I stood, my worried stare on my two new friends. “Of course.”

As I followed her back out into the hall, she said, “Please stay on my heels and don’t touch anything.”

“Can’t we go around the shed?” I said. “Maybe there’s a gate or-”

“No gate. To get inside the cat runs, you gotta go through that shed.”

Cat runs. Thoughts of what I’d seen earlier made my anger resurface. The man who did this to them had died a horrible death, and though I wouldn’t wish that on anyone, I was still mad at what he’d done.

When I heard Lydia ’s loud voice, I said, “Is she okay with me… um… participating?”

“Oh, perfectly happy now that she’s checked every nook and cranny to make sure Tom Stewart isn’t here and won’t be called upon to help out,” Candace said. “Why does the county designate someone like her to be in charge of suspicious deaths, anyway? It makes no sense.”

“You think the government is supposed to have common sense?” I said.

“I’d say ‘how true’ except I am part of the government,” she reminded me.

I smiled and said, “But back to Tom. Why would you call in a security expert for something like this?” I said.

“I wouldn’t. But you know Lydia. She believes if Jillian Hart’s around, well, Tom must be lurking, too, ready to jump your bones right in front of her,” Candace said.

A blush warmed both my cheeks. “She is so frickin’ crazy, it’s ridiculous.”

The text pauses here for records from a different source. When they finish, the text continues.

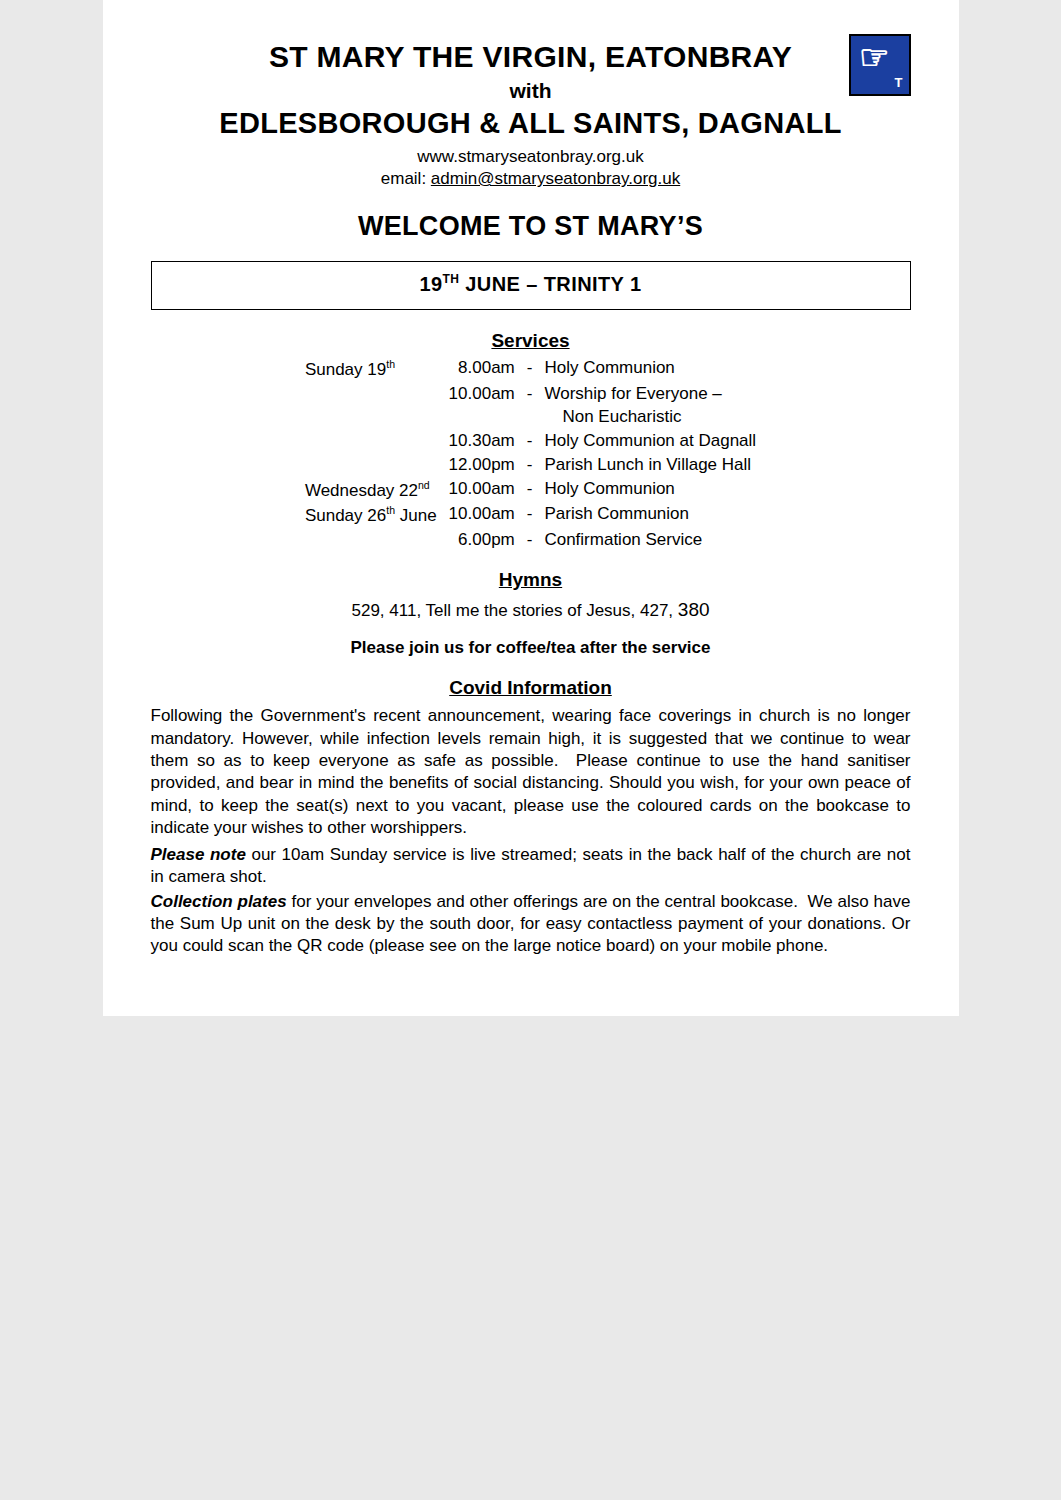☞ T
ST MARY THE VIRGIN, EATONBRAY
with
EDLESBOROUGH & ALL SAINTS, DAGNALL
www.stmaryseatonbray.org.uk
email: admin@stmaryseatonbray.org.uk
WELCOME TO ST MARY’S
19TH JUNE – TRINITY 1
Services
| Sunday 19 th | 8.00am | - | Holy Communion |
| | 10.00am | - | Worship for Everyone – Non Eucharistic |
| | 10.30am | - | Holy Communion at Dagnall |
| | 12.00pm | - | Parish Lunch in Village Hall |
| Wednesday 22 nd | 10.00am | - | Holy Communion |
| Sunday 26 th June | 10.00am | - | Parish Communion |
| | 6.00pm | - | Confirmation Service |
Hymns
529, 411, Tell me the stories of Jesus, 427, 380
Please join us for coffee/tea after the service
Covid Information
Following the Government's recent announcement, wearing face coverings in church is no longer mandatory. However, while infection levels remain high, it is suggested that we continue to wear them so as to keep everyone as safe as possible. Please continue to use the hand sanitiser provided, and bear in mind the benefits of social distancing. Should you wish, for your own peace of mind, to keep the seat(s) next to you vacant, please use the coloured cards on the bookcase to indicate your wishes to other worshippers.
Please note our 10am Sunday service is live streamed; seats in the back half of the church are not in camera shot.
Collection plates for your envelopes and other offerings are on the central bookcase. We also have the Sum Up unit on the desk by the south door, for easy contactless payment of your donations. Or you could scan the QR code (please see on the large notice board) on your mobile phone.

“For now, she’s in charge. Try to ignore her, okay? In her defense, she does seem to have some knowledge about the cause of death.” Candace stopped at the end of the hall, where it made a hard right turn. “We’ll pass quickly through the kitchen and out the back door. Stay right behind me.”

“I’d love to ignore her, but she’s the one-”

“Forget about her, Jillian,” Candace whispered harshly. “Frightened cats need you right now.”

Lydia Monk and Morris Ebeling were in the kitchen, a room that could have traveled through time from the set of Father Knows Best with fifty years of dirt added. The meat that had so upset Candace was spread out on a dirty countertop, and an old-fashioned grinder was clamped to the counter’s edge. Professor VanKleet had obviously been making food for the cats, but in a place the FDA would have shut down in a nanosecond.

A gloved Lydia knelt by the body in the other entrance to the kitchen, the one that led to the living area. She said, “The contractions caused by the strychnine are wearing off, Morris. That’s why the body is relaxing. I told you this was no rigor mortis you were seeing when-” She stopped talking and smiled up at me as if nothing had happened between us earlier. “Glad you’re here to help with the animals, Jillian. Mercy has such concerned citizens. Truly heartwarming.”